Fix off-by-1 truncation of hw_serial when converting from integer to string, when writing to /proc/sys/kernel/spl/spl_hostid.
Fixes hostid mismatch which leads to assertion failure when the hostid/hw_serial is a 10-character decimal number:

$ zpool status
pool: lustre
state: ONLINE
lt-zpool: zpool_main.c:3176: status_callback: Assertion `reason == ZPOOL_STATUS_OK' failed.
zsh: 5262 abort zpool status

Minor bug fix in XDR code introduced in last minute change before landing.

1) Removed xdr_bytesrec typedef which has no consumers. If we re-add
it should also probably be xdr_bytesrec_t.

Add XDR implementation

Added proper XDR implementation (Lustre bug 17662), needed for on-disk
compatibility between platforms of different endianness.

Build system cleanup

1) Undefine non-unique entries in spl_config.h
2) Minor Makefile cleanup
3) Don't use includedir for proper kernel header install

Build System Default Kernel

Update the method used for determining which kernel to build against
when not specified. Previous 'uname -r' was used but this makes the
assumption that the running kernel is the one you want to use, this is
often not the case. It is better to examine the usual kernel-devel
install locations and select one of the installed kernels.

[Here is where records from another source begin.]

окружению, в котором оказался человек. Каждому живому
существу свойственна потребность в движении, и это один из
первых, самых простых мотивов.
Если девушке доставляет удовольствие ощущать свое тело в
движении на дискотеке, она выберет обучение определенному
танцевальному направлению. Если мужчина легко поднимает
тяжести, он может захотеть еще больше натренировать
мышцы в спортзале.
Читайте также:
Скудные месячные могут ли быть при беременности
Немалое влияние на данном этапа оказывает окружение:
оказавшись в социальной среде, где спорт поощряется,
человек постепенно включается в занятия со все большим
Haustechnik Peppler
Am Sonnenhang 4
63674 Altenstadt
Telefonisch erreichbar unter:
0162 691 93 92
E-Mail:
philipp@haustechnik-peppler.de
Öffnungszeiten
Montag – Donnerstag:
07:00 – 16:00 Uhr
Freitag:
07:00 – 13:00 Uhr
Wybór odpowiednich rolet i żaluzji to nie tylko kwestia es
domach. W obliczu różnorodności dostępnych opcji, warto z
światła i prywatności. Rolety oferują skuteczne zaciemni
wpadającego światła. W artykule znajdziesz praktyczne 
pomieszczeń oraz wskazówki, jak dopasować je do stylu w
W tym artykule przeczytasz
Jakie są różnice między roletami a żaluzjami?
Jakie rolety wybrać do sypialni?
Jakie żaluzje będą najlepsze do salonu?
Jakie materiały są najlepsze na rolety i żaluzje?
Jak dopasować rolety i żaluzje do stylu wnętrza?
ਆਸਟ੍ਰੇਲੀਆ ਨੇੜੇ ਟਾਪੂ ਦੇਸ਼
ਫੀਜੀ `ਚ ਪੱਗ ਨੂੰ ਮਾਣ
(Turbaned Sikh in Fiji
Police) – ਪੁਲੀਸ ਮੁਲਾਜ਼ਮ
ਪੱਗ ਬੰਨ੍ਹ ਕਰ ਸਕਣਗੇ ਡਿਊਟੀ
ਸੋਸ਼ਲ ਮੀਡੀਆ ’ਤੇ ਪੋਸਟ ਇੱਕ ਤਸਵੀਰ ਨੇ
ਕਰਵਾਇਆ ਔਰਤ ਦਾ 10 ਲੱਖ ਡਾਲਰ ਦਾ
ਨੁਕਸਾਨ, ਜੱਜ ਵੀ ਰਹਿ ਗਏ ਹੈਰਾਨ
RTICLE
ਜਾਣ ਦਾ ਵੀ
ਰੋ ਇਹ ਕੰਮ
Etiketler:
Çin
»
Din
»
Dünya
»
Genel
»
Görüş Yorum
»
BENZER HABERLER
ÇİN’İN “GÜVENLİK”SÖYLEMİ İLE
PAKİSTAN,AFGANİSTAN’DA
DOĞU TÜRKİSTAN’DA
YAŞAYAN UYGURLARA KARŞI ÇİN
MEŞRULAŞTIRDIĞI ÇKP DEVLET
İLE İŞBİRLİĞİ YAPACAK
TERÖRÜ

Build system and packaging (RPM support)

An update to the build system to properly support all commonly
used Makefile targets these include:

  make all        # Build everything
  make install    # Install everything
  make clean   # Clean up build products
  make distclean  # Clean up everything
  make dist       # Create package tarball
  make srpm       # Create package source RPM
  make rpm        # Create package binary RPMs
  make tags       # Create ctags and etags for everything

Extra care was taken to ensure that the source RPMs are fully
rebuildable against Fedora/RHEL/Chaos kernels.  To build binary
RPMs from the source RPM for your system simply run:

  rpmbuild --rebuild spl-x.y.z-1.src.rpm

This will produce two binary RPMs with correct 'requires'
dependencies for your kernel.  One will contain all spl modules
and support utilities, the other is a devel package for compiling
additional kernel modules which are dependant on the spl.

  spl-x.y.z-1_<kernel version>.x86_64.rpm
  spl-devel-x.y.2-1_<kernel version>.x86_64.rpm

XXX: Temporarily disable vmem_size().